À l’aune de l’aspiration à la démocratisation qui s’est exprimée dernièrement en Algérie, Les petits de Décembre prend valeur de parabole. Les multiples histoires qui s’y disent dans l’urgence du présent de narration, alliant sérénité de l’évidence et fièvre de l’espoir, posent toutes la même question : celle de la reconnaissance de chaque individu comme un citoyen à part entière, avec les mêmes droits, quelle que soit sa proximité avec le pouvoir. La question de la démocratie, en somme.

Celle des femmes, aussi. L’oppression islamiste est évoquée : « Les années de plomb, ce sont aussi les femmes qu’il faut délivrer. Celles qui ont été enlevées, engrossées, torturées parfois pendant des années. Celles qui reviennent chez elles enceintes avec un enfant, deux enfants. Celles à qui il faut faire face après un assaut et dont il faut affronter la terreur passée et à venir ». Mais également les violences ordinaires : contre les femmes qui habitent seules ou les divorcées ; les agressions sexuelles qui installent la peur, comme c’est le cas pour Yasmine, la fille d’Adila.

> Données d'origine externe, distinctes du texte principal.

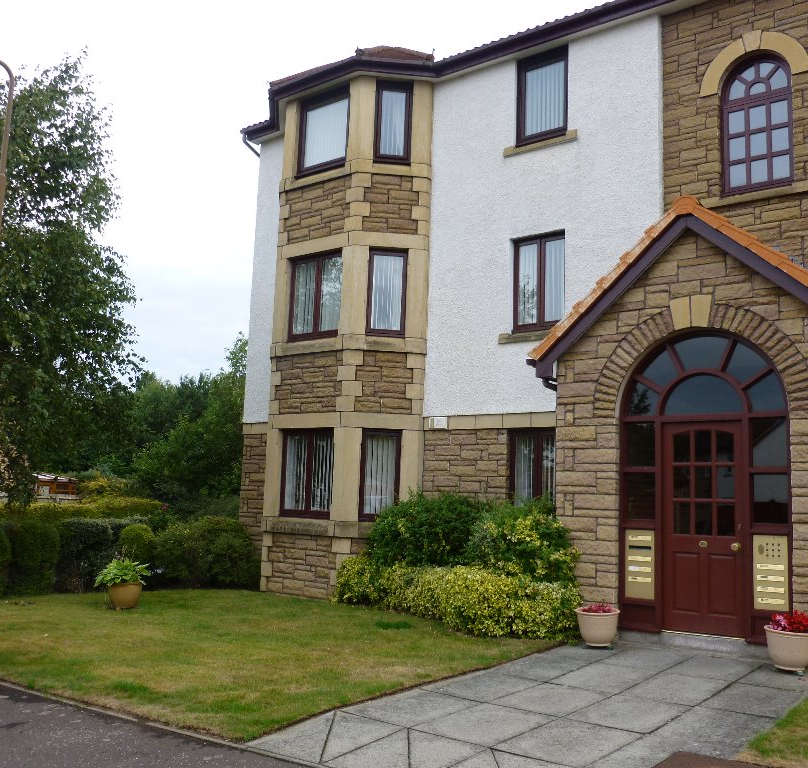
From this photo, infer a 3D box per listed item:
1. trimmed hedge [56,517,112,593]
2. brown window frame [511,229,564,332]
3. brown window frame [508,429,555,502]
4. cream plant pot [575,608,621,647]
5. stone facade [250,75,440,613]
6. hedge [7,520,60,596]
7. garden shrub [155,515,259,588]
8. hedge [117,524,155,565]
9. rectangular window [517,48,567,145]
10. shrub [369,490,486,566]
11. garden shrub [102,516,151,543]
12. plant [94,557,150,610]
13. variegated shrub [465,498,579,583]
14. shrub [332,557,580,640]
[{"bbox_3d":[-4.820,2.549,12.499,0.800,1.060,0.800,-4,-10,36],"label":"trimmed hedge"},{"bbox_3d":[1.870,-1.425,11.540,0.850,1.330,0.120,-4,-10,38],"label":"brown window frame"},{"bbox_3d":[1.782,1.271,11.189,0.833,1.360,0.100,-4,-10,36],"label":"brown window frame"},{"bbox_3d":[1.774,2.238,7.592,0.425,0.365,0.425,2,-8,0],"label":"cream plant pot"},{"bbox_3d":[-1.263,-0.744,13.287,3.350,8.010,0.900,-4,-10,38],"label":"stone facade"},{"bbox_3d":[-5.064,2.369,11.437,0.680,1.020,0.800,8,-9,-37],"label":"hedge"},{"bbox_3d":[-3.101,2.606,13.063,1.600,1.110,1.200,4,-8,-17],"label":"garden shrub"},{"bbox_3d":[-4.034,2.513,12.566,0.600,0.860,0.600,5,-8,-22],"label":"hedge"},{"bbox_3d":[1.994,-4.151,11.915,0.833,1.354,0.100,-4,-10,36],"label":"rectangular window"},{"bbox_3d":[0.225,2.173,10.981,1.450,1.520,1.150,-4,-10,36],"label":"shrub"},{"bbox_3d":[-4.342,2.578,13.013,0.850,1.030,0.800,5,-8,-22],"label":"garden shrub"},{"bbox_3d":[-3.466,2.448,10.239,0.660,0.630,0.660,-4,-10,36],"label":"plant"},{"bbox_3d":[1.303,1.957,9.083,1.200,1.320,1.050,-4,-10,36],"label":"variegated shrub"},{"bbox_3d":[0.566,2.397,9.685,3.550,0.700,0.900,-1,-8,24],"label":"shrub"}]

De ce roman tenant à la fois du conte et de l’œuvre engagée, se dégage une image de l’Algérie à la fois débordante d’énergie et sombre de tout ce qui pèse sur ses habitants. Vu sous l’angle de la droiture enfantine, ce qui aurait pu rester une simple anecdote met en lumière l’intrication des liens multiples qui paralysent et, un temps, les tranche. « Nos pieds sont enfoncés dans la boue. Nous ne bougerons pas », affirment les petits de Décembre.

Au-delà de la seule Algérie, cette fable contemporaine nous dit qu’il ne faut pas attendre pour lutter contre un pouvoir oligarchique confisquant les libertés et sapant la démocratie, même insidieusement.